• _SOURCE DOCUMENT_
A claim that the South East Antrim UDA has obtained weapons from English-based crime networks is no surprise, given the group’s drug trade links.
That is the view from UUP MLA Roy Beggs, who was responding to remarks made by a self-proclaimed member of a UDA faction in a BBC interview.
The man’s claims – which are now being looked at by police – were aired anonymously on Monday to protect him from reprisals, said the BBC.
In the interview the man talked about how the South East Antrim UDA would take a cut of profits from burglars and drug dealers in the regions it controls.
He also said good-quality weapons remain in the group’s hands dating back from before the decommissioning process, and that members have also “bought some newer weapons from drug gangs in Manchester”.
Members can get their hands on weapons “within 20 minutes or half an hour” if they choose to, he added.
The South East Antrim UDA has basically been a separate group from the mainstream UDA since an internal split in 2007.

Source data:
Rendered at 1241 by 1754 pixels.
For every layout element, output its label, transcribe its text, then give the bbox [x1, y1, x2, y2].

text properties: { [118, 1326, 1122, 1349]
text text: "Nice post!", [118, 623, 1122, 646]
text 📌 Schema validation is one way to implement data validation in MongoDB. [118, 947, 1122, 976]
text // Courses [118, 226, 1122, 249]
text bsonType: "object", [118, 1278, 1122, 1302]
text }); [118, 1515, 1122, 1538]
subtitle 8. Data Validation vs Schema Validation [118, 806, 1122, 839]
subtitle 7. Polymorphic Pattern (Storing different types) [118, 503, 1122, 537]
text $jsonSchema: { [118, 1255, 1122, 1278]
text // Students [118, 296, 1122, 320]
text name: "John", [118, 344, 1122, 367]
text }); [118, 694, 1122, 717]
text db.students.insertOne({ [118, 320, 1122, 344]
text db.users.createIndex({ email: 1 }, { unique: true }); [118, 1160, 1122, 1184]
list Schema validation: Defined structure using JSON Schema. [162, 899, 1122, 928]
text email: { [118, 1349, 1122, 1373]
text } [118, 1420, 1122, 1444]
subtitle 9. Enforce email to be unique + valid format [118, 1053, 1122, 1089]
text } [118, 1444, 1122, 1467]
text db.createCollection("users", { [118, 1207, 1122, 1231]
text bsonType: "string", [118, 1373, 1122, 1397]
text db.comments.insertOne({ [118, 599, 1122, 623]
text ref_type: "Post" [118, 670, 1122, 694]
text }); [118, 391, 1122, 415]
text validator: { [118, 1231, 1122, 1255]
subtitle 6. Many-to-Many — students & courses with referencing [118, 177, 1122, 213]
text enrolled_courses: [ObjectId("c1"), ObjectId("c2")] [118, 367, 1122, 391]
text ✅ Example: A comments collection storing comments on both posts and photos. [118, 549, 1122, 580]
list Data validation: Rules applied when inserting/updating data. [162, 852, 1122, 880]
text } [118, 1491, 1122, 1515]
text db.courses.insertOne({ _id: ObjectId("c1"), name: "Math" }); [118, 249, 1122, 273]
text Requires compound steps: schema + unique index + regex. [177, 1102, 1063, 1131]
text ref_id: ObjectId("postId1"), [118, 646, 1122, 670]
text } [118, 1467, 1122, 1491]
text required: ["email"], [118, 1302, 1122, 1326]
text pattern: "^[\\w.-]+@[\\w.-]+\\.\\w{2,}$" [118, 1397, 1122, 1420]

• _WHAT YOU NEED TO DO_
1. From the news report on the UDA weapons claims, list each claim the anonymous man made in the BBC interview.
2. Carry on the news report on the UDA weapons claims from its last sentence.
The source data has nothing to do with this work.

• _EXERCISE RESPONSES_
1.
- The South East Antrim UDA takes a cut of profits from burglars and drug dealers in the areas it controls.
- Good-quality weapons from before the decommissioning process are still in the group's hands.
- Members have bought some newer weapons from drug gangs in Manchester.
- Members can get hold of weapons "within 20 minutes or half an hour" if they choose to.

2.
In February 2010, UDA representatives told the Independent International Commission on Decommissioning the south-east Antrim faction had decommissioned all its weapons.
PSNI chief Inspector Stephen McCauley said: “Police are currently reviewing the contents of the interview.”
Roy Beggs, who has recently condemned the spread of terror murals in the east Antrim area, said that – having spoken to UDA members himself – he found the BBC interview “very credible”.
Mr Beggs said: “We shouldn’t be surprised that those who are selling drugs would have acquired weapons through some of the drugs groups that are supplying them...
“I’ve always assumed they retained some weapons, and would not be surprised if they have purchased additional weaponry from their organised crime activities.”